> [TASK ITEM]: What does the data read, word for word, from the line containing "## 第15回：『KINGDOM HEARTS" through its final line? Give those lines only.

-- RAW DATA follows --

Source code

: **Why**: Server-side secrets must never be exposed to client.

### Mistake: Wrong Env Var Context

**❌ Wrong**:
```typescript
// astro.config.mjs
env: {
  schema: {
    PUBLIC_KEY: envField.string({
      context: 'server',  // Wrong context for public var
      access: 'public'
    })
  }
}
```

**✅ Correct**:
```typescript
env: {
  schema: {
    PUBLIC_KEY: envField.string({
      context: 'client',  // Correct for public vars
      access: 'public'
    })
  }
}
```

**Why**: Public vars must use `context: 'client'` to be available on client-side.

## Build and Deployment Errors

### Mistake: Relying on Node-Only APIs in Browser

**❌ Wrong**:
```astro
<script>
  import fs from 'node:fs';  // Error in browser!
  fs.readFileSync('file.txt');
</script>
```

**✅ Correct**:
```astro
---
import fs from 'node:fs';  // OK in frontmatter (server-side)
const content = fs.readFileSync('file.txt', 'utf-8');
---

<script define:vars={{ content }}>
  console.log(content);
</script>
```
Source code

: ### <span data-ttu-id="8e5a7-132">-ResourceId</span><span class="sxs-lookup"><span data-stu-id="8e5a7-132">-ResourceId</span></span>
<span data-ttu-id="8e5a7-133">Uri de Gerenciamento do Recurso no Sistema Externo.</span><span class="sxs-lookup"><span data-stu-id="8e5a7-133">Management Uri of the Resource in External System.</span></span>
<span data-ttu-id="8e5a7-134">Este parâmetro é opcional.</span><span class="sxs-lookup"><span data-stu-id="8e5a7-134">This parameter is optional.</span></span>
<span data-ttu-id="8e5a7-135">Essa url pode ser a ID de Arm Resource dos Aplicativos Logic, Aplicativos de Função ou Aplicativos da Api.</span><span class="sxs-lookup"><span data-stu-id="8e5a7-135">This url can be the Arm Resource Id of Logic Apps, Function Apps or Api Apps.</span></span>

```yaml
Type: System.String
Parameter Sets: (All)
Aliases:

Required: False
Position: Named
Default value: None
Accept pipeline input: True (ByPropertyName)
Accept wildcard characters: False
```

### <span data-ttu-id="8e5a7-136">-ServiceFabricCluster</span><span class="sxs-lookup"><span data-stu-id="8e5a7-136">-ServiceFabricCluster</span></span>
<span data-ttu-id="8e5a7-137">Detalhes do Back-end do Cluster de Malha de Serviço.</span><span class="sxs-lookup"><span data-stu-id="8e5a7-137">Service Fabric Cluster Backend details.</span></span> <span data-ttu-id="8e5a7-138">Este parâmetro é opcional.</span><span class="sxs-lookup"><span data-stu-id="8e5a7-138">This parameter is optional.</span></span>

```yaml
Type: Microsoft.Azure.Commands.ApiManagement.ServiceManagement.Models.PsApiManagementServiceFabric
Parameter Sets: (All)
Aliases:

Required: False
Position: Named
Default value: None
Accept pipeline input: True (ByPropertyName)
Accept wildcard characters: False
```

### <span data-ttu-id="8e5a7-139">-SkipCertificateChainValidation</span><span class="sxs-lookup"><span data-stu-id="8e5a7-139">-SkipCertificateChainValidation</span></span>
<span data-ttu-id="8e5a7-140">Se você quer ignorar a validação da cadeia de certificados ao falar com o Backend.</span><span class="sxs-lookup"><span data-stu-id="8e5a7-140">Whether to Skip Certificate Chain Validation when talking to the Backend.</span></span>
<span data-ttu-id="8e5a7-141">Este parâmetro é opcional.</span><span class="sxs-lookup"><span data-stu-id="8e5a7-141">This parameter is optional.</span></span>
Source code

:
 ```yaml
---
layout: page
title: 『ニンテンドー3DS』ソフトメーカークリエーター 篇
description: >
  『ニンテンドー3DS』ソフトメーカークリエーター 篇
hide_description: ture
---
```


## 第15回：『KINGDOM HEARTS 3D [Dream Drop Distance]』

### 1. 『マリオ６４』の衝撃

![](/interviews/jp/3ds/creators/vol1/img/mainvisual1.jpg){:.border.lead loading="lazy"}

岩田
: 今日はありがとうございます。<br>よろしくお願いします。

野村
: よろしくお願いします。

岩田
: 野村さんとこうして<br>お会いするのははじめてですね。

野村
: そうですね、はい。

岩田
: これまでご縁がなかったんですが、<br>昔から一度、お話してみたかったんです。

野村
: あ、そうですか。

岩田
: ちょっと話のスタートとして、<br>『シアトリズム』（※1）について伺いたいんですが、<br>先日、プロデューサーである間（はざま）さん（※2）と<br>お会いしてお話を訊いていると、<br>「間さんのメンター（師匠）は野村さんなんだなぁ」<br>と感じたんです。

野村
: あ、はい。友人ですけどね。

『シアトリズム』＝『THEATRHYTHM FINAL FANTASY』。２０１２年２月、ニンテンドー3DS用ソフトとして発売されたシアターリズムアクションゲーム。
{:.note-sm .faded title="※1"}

-- RAW DATA concluded --

> [WRITTEN REPLY]:
## 第15回：『KINGDOM HEARTS 3D [Dream Drop Distance]』

### 1. 『マリオ６４』の衝撃

![](/interviews/jp/3ds/creators/vol1/img/mainvisual1.jpg){:.border.lead loading="lazy"}

岩田
: 今日はありがとうございます。<br>よろしくお願いします。

野村
: よろしくお願いします。

岩田
: 野村さんとこうして<br>お会いするのははじめてですね。

野村
: そうですね、はい。

岩田
: これまでご縁がなかったんですが、<br>昔から一度、お話してみたかったんです。

野村
: あ、そうですか。

岩田
: ちょっと話のスタートとして、<br>『シアトリズム』（※1）について伺いたいんですが、<br>先日、プロデューサーである間（はざま）さん（※2）と<br>お会いしてお話を訊いていると、<br>「間さんのメンター（師匠）は野村さんなんだなぁ」<br>と感じたんです。

野村
: あ、はい。友人ですけどね。

『シアトリズム』＝『THEATRHYTHM FINAL FANTASY』。２０１２年２月、ニンテンドー3DS用ソフトとして発売されたシアターリズムアクションゲーム。
{:.note-sm .faded title="※1"}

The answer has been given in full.